Reviews

Wax Chattels
Wax Chattels

(Captured Tracks)

8/10

Wax Chattels are a ‘guitar’ music trio from New Zealand. However, the fact that their music doesn’t actually contain any guitars doesn’t mean that they are lacking. In fact, on their self-titled debut album they emerge more fully formed than any other young band in recent memory.

Recorded in their live setup, this is a taut and powerful album of experimental noise that’s listenable in the same way the HEALTH were early on. The frenzied drumming of Tom Leggett, and the rumbling basslines of Amanda Cheng set the groundwork for the show-stopping lines that pulse from Peter Ruddell’s analogue synthesiser. In place of guitar, the brooding melodies and stabbing attacks of Ruddell place tracks like ‘It’ in a liminal, vague universe that feels – whilst not entirely alien – wholly different from our own, whilst Cheng’s haunting vocals open up wide, blurry spaces on the ever-building, hollowing album highlight, ‘Career’.

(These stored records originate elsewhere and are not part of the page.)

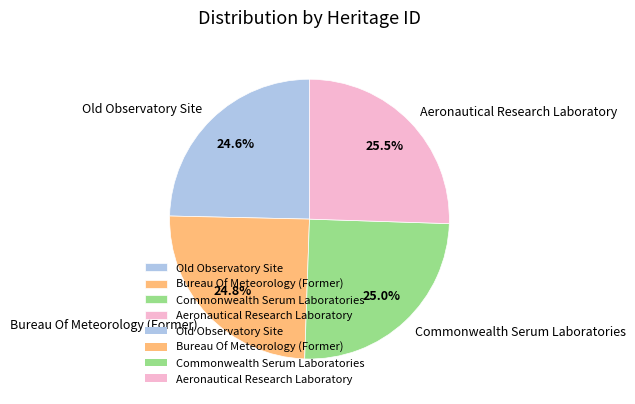

Approximately how many times larger is the value at Commonwealth Serum Laboratories compared to Bureau Of Meteorology (Former)?

1.0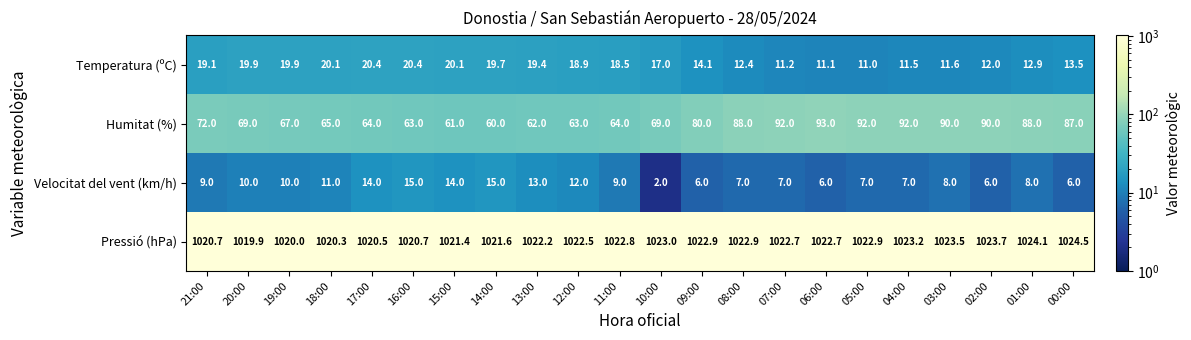

List the series in order of their peak value, highest first.

Pressió (hPa), Humitat (%), Temperatura (ºC), Velocitat del vent (km/h)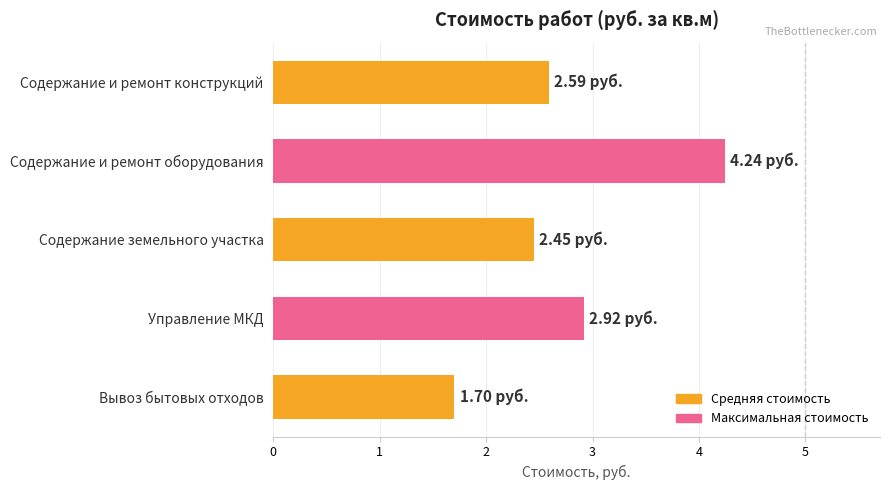

What is the change in value from Содержание и ремонт оборудования to Содержание земельного участка?

-1.8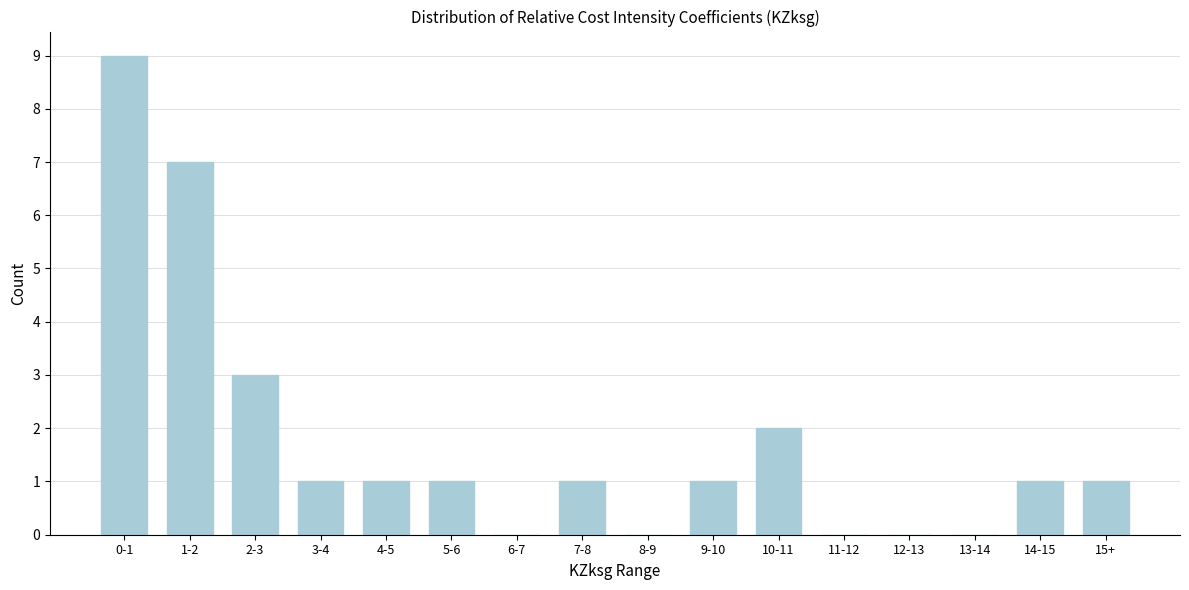

Reading left to right, list all the values displayed in this chart.

0-1=9	1-2=7	2-3=3	3-4=1	4-5=1	5-6=1	6-7=0	7-8=1	8-9=0	9-10=1	10-11=2	11-12=0	12-13=0	13-14=0	14-15=1	15+=1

For a three-piece, they cover a lot of ground, too. Reverb-heavy bass allows the band to make phantomic fuzz-rock on ‘Shrinkage’ while a juttering synth turns a track like ‘NRG’ into a Liars-esque post-punk thunderstorm.

The caustic, brooding moments are where the band thrives the most, as closer ‘Facebook’ proves. Guttural and cathartic, it winds and throbs with post-apocalyptic drones as Ruddell’s spoken-word lyrics increase in intensity. One album in, and Wax Chattels already have a unique identity and singular sound.